▶ TASK PROMPT: Only the lines below between the ones containing "pinky pip: (264, 213)" and "ring mcp: (500, 549)", inclusive, are to be reproduced, each exactly as it stands.

▶ RECORDS TO USE:

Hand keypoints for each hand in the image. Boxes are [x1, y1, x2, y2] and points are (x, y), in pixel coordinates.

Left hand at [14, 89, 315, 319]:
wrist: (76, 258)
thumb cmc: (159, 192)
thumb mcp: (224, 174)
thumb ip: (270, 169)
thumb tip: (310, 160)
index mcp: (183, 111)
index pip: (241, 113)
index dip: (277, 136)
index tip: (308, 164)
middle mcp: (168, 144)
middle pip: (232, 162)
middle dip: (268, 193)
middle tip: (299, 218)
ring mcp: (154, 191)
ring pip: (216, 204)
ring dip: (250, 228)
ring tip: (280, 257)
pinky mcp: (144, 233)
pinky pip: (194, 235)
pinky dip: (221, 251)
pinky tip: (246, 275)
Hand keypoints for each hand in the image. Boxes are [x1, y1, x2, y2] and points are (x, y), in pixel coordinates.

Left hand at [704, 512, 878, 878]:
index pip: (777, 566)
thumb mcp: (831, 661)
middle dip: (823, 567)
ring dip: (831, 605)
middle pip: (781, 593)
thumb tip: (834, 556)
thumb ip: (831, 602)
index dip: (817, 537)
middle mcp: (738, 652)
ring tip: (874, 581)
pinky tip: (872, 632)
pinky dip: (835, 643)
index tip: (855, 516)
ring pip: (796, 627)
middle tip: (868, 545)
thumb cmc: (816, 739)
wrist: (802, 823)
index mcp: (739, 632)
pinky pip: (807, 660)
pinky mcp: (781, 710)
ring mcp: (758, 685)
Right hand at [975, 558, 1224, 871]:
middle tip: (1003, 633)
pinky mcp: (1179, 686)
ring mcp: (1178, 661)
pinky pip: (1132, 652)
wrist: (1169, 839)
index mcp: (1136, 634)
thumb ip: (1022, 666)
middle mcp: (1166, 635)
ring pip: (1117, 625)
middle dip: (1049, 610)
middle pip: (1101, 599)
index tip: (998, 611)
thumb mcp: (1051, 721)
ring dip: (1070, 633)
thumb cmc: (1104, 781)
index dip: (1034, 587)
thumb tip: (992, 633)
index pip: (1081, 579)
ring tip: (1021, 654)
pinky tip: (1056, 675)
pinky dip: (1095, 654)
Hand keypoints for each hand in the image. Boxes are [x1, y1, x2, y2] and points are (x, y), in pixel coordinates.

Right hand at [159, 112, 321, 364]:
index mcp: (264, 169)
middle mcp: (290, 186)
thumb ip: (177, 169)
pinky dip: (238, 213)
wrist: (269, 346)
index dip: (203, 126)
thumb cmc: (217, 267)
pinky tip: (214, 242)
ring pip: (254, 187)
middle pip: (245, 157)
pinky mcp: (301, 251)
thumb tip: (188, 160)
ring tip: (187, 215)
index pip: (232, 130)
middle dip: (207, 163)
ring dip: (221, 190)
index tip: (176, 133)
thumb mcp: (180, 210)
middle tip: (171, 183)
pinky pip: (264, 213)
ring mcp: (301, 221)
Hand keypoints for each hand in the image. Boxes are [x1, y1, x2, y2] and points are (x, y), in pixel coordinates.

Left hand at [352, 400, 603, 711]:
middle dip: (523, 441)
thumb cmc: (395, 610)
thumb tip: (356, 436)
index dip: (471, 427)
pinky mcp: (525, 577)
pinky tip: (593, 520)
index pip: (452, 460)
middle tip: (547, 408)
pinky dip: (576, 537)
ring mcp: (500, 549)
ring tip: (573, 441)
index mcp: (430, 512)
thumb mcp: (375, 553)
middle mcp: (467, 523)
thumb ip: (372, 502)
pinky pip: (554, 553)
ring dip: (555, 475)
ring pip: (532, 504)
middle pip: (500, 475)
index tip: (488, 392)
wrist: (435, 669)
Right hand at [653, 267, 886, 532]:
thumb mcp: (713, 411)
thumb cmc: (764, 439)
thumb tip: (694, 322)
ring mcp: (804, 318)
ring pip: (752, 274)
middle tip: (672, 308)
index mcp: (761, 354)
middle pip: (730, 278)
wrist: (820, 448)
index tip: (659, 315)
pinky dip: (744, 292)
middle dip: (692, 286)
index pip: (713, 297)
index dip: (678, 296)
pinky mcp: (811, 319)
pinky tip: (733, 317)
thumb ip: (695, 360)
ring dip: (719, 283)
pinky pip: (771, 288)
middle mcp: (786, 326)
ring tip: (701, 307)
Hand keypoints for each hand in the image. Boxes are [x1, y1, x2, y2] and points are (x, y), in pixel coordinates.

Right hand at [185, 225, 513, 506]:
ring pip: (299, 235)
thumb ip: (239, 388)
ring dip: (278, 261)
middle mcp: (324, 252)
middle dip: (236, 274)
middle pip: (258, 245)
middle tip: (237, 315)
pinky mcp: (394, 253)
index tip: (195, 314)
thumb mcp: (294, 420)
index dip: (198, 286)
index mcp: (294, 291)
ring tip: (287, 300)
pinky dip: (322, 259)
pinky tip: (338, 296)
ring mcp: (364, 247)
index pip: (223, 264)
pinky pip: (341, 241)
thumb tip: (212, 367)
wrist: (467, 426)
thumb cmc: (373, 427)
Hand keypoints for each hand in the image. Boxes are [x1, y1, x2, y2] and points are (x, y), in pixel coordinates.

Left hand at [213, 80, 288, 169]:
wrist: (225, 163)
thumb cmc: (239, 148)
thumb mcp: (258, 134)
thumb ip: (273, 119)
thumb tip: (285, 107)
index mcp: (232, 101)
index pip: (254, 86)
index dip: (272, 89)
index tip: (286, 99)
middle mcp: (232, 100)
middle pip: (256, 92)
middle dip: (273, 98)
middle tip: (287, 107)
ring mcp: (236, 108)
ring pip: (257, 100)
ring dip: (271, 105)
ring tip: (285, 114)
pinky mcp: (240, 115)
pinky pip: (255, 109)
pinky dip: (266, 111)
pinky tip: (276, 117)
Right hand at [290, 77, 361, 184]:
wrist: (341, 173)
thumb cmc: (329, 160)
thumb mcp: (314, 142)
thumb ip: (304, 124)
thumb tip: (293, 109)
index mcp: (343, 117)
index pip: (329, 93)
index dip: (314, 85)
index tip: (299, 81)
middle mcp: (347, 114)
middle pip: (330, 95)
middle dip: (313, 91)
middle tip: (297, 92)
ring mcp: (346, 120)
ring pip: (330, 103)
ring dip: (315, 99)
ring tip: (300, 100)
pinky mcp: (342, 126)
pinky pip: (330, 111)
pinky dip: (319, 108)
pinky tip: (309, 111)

▶ RESULT FOR THIS TASK:
pinky pip: (264, 213)
ring mcp: (301, 221)
Hand keypoints for each hand in the image. Boxes are [x1, y1, x2, y2] and points are (x, y), in pixel coordinates.

Left hand at [352, 400, 603, 711]:
middle dip: (523, 441)
thumb cmc: (395, 610)
thumb tip: (356, 436)
index dip: (471, 427)
pinky mcp: (525, 577)
pinky tip: (593, 520)
index pip: (452, 460)
middle tip: (547, 408)
pinky dip: (576, 537)
ring mcp: (500, 549)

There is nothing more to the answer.